▸ EXERCISE
Please copy every line of the material exactly.

▸ ENTRIES PROVIDED
========================================================================

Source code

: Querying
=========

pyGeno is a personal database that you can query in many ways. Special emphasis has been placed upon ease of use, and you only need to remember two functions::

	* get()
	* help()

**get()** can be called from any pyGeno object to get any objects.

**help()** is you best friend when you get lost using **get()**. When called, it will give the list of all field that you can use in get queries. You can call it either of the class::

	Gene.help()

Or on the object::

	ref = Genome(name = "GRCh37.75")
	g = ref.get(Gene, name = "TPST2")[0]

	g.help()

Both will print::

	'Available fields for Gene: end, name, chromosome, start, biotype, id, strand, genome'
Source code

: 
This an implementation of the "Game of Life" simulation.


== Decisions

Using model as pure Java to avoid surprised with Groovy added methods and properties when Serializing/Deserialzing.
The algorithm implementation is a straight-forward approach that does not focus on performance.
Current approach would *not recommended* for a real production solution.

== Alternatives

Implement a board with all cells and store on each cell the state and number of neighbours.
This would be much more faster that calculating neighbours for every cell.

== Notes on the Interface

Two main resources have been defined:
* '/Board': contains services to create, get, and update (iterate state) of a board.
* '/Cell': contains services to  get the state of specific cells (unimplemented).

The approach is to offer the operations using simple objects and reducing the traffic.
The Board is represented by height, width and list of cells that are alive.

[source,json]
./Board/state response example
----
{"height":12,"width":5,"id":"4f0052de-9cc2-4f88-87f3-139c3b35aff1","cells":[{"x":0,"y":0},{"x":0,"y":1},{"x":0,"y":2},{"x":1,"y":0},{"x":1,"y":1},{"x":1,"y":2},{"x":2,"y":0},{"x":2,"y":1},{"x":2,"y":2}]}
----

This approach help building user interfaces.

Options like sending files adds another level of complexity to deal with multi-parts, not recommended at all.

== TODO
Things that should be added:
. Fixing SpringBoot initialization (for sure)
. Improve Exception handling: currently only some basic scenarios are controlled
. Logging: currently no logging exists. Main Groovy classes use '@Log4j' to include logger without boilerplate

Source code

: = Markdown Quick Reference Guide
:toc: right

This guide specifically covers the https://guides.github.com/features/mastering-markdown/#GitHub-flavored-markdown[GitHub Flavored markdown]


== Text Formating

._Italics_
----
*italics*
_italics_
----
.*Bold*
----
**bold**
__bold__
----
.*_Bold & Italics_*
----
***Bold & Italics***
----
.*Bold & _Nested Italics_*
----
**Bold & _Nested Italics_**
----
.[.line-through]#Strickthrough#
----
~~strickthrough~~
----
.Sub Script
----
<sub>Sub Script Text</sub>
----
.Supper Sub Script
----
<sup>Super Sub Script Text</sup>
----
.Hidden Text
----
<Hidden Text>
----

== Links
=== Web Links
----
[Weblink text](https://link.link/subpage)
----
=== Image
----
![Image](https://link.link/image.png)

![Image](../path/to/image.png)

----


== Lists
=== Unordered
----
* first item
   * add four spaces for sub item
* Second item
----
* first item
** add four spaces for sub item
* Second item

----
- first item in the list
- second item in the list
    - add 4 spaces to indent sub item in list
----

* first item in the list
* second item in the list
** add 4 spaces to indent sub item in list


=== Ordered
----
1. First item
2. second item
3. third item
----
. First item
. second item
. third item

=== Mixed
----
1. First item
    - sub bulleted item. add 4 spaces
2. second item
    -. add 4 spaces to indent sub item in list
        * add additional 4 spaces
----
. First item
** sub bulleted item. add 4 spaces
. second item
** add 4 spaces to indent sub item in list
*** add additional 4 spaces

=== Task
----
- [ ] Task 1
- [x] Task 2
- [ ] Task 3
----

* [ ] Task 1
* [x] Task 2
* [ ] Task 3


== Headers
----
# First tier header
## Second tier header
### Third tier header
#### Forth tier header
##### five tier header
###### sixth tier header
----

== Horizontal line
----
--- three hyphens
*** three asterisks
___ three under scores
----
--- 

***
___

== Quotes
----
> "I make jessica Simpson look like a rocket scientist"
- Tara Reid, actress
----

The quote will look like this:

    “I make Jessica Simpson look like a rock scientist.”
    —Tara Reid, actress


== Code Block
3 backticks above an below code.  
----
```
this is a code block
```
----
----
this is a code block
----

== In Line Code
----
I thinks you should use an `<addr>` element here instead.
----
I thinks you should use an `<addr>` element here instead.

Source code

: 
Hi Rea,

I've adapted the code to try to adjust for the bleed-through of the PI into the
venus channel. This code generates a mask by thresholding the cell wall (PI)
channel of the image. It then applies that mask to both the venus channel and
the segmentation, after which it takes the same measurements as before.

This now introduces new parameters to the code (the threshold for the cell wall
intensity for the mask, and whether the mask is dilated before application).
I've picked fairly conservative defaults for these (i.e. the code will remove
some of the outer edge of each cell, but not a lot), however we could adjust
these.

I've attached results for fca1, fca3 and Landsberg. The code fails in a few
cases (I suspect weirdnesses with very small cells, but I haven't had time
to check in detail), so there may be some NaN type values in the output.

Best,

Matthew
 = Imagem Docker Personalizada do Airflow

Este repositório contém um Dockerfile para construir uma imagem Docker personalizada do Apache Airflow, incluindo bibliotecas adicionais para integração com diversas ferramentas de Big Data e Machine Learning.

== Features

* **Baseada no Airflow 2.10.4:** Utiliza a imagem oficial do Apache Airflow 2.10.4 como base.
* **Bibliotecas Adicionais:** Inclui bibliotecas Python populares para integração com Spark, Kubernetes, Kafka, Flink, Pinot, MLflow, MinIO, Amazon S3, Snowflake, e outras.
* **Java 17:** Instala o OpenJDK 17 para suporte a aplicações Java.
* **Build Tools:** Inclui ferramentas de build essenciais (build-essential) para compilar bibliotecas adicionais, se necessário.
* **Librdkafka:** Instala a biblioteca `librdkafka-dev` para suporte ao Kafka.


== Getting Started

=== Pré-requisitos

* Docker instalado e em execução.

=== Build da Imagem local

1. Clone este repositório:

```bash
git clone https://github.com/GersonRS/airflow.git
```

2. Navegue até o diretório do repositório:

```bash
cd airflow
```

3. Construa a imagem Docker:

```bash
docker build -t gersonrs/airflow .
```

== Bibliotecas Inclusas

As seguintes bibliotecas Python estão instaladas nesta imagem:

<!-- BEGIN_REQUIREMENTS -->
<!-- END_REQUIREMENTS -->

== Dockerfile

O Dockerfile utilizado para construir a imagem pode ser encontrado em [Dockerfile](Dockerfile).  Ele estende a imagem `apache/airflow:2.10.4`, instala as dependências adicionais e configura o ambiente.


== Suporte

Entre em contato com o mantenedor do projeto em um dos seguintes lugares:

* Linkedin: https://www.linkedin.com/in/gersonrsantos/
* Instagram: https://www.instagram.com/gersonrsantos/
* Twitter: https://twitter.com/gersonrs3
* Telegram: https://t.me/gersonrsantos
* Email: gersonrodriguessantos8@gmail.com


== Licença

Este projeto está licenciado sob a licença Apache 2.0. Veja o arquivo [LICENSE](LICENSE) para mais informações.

========================================================================

▸ EXERCISE ANSWER
Source code

: Querying
=========

pyGeno is a personal database that you can query in many ways. Special emphasis has been placed upon ease of use, and you only need to remember two functions::

	* get()
	* help()

**get()** can be called from any pyGeno object to get any objects.

**help()** is you best friend when you get lost using **get()**. When called, it will give the list of all field that you can use in get queries. You can call it either of the class::

	Gene.help()

Or on the object::

	ref = Genome(name = "GRCh37.75")
	g = ref.get(Gene, name = "TPST2")[0]

	g.help()

Both will print::

	'Available fields for Gene: end, name, chromosome, start, biotype, id, strand, genome'
Source code

: 
This an implementation of the "Game of Life" simulation.


== Decisions

Using model as pure Java to avoid surprised with Groovy added methods and properties when Serializing/Deserialzing.
The algorithm implementation is a straight-forward approach that does not focus on performance.
Current approach would *not recommended* for a real production solution.

== Alternatives

Implement a board with all cells and store on each cell the state and number of neighbours.
This would be much more faster that calculating neighbours for every cell.

== Notes on the Interface

Two main resources have been defined:
* '/Board': contains services to create, get, and update (iterate state) of a board.
* '/Cell': contains services to  get the state of specific cells (unimplemented).

The approach is to offer the operations using simple objects and reducing the traffic.
The Board is represented by height, width and list of cells that are alive.

[source,json]
./Board/state response example
----
{"height":12,"width":5,"id":"4f0052de-9cc2-4f88-87f3-139c3b35aff1","cells":[{"x":0,"y":0},{"x":0,"y":1},{"x":0,"y":2},{"x":1,"y":0},{"x":1,"y":1},{"x":1,"y":2},{"x":2,"y":0},{"x":2,"y":1},{"x":2,"y":2}]}
----

This approach help building user interfaces.

Options like sending files adds another level of complexity to deal with multi-parts, not recommended at all.

== TODO
Things that should be added:
. Fixing SpringBoot initialization (for sure)
. Improve Exception handling: currently only some basic scenarios are controlled
. Logging: currently no logging exists. Main Groovy classes use '@Log4j' to include logger without boilerplate

Source code

: = Markdown Quick Reference Guide
:toc: right

This guide specifically covers the https://guides.github.com/features/mastering-markdown/#GitHub-flavored-markdown[GitHub Flavored markdown]


== Text Formating

._Italics_
----
*italics*
_italics_
----
.*Bold*
----
**bold**
__bold__
----
.*_Bold & Italics_*
----
***Bold & Italics***
----
.*Bold & _Nested Italics_*
----
**Bold & _Nested Italics_**
----
.[.line-through]#Strickthrough#
----
~~strickthrough~~
----
.Sub Script
----
<sub>Sub Script Text</sub>
----
.Supper Sub Script
----
<sup>Super Sub Script Text</sup>
----
.Hidden Text
----
<Hidden Text>
----

== Links
=== Web Links
----
[Weblink text](https://link.link/subpage)
----
=== Image
----
![Image](https://link.link/image.png)

![Image](../path/to/image.png)

----


== Lists
=== Unordered
----
* first item
   * add four spaces for sub item
* Second item
----
* first item
** add four spaces for sub item
* Second item

----
- first item in the list
- second item in the list
    - add 4 spaces to indent sub item in list
----

* first item in the list
* second item in the list
** add 4 spaces to indent sub item in list


=== Ordered
----
1. First item
2. second item
3. third item
----
. First item
. second item
. third item

=== Mixed
----
1. First item
    - sub bulleted item. add 4 spaces
2. second item
    -. add 4 spaces to indent sub item in list
        * add additional 4 spaces
----
. First item
** sub bulleted item. add 4 spaces
. second item
** add 4 spaces to indent sub item in list
*** add additional 4 spaces

=== Task
----
- [ ] Task 1
- [x] Task 2
- [ ] Task 3
----

* [ ] Task 1
* [x] Task 2
* [ ] Task 3


== Headers
----
# First tier header
## Second tier header
### Third tier header
#### Forth tier header
##### five tier header
###### sixth tier header
----

== Horizontal line
----
--- three hyphens
*** three asterisks
___ three under scores
----
--- 

***
___

== Quotes
----
> "I make jessica Simpson look like a rocket scientist"
- Tara Reid, actress
----

The quote will look like this:

    “I make Jessica Simpson look like a rock scientist.”
    —Tara Reid, actress


== Code Block
3 backticks above an below code.  
----
```
this is a code block
```
----
----
this is a code block
----

== In Line Code
----
I thinks you should use an `<addr>` element here instead.
----
I thinks you should use an `<addr>` element here instead.

Source code

: 
Hi Rea,

I've adapted the code to try to adjust for the bleed-through of the PI into the
venus channel. This code generates a mask by thresholding the cell wall (PI)
channel of the image. It then applies that mask to both the venus channel and
the segmentation, after which it takes the same measurements as before.

This now introduces new parameters to the code (the threshold for the cell wall
intensity for the mask, and whether the mask is dilated before application).
I've picked fairly conservative defaults for these (i.e. the code will remove
some of the outer edge of each cell, but not a lot), however we could adjust
these.

I've attached results for fca1, fca3 and Landsberg. The code fails in a few
cases (I suspect weirdnesses with very small cells, but I haven't had time
to check in detail), so there may be some NaN type values in the output.

Best,

Matthew
 = Imagem Docker Personalizada do Airflow

Este repositório contém um Dockerfile para construir uma imagem Docker personalizada do Apache Airflow, incluindo bibliotecas adicionais para integração com diversas ferramentas de Big Data e Machine Learning.

== Features

* **Baseada no Airflow 2.10.4:** Utiliza a imagem oficial do Apache Airflow 2.10.4 como base.
* **Bibliotecas Adicionais:** Inclui bibliotecas Python populares para integração com Spark, Kubernetes, Kafka, Flink, Pinot, MLflow, MinIO, Amazon S3, Snowflake, e outras.
* **Java 17:** Instala o OpenJDK 17 para suporte a aplicações Java.
* **Build Tools:** Inclui ferramentas de build essenciais (build-essential) para compilar bibliotecas adicionais, se necessário.
* **Librdkafka:** Instala a biblioteca `librdkafka-dev` para suporte ao Kafka.


== Getting Started

=== Pré-requisitos

* Docker instalado e em execução.

=== Build da Imagem local

1. Clone este repositório:

```bash
git clone https://github.com/GersonRS/airflow.git
```

2. Navegue até o diretório do repositório:

```bash
cd airflow
```

3. Construa a imagem Docker:

```bash
docker build -t gersonrs/airflow .
```

== Bibliotecas Inclusas

As seguintes bibliotecas Python estão instaladas nesta imagem:

<!-- BEGIN_REQUIREMENTS -->
<!-- END_REQUIREMENTS -->

== Dockerfile

O Dockerfile utilizado para construir a imagem pode ser encontrado em [Dockerfile](Dockerfile).  Ele estende a imagem `apache/airflow:2.10.4`, instala as dependências adicionais e configura o ambiente.


== Suporte

Entre em contato com o mantenedor do projeto em um dos seguintes lugares:

* Linkedin: https://www.linkedin.com/in/gersonrsantos/
* Instagram: https://www.instagram.com/gersonrsantos/
* Twitter: https://twitter.com/gersonrs3
* Telegram: https://t.me/gersonrsantos
* Email: gersonrodriguessantos8@gmail.com


== Licença

Este projeto está licenciado sob a licença Apache 2.0. Veja o arquivo [LICENSE](LICENSE) para mais informações.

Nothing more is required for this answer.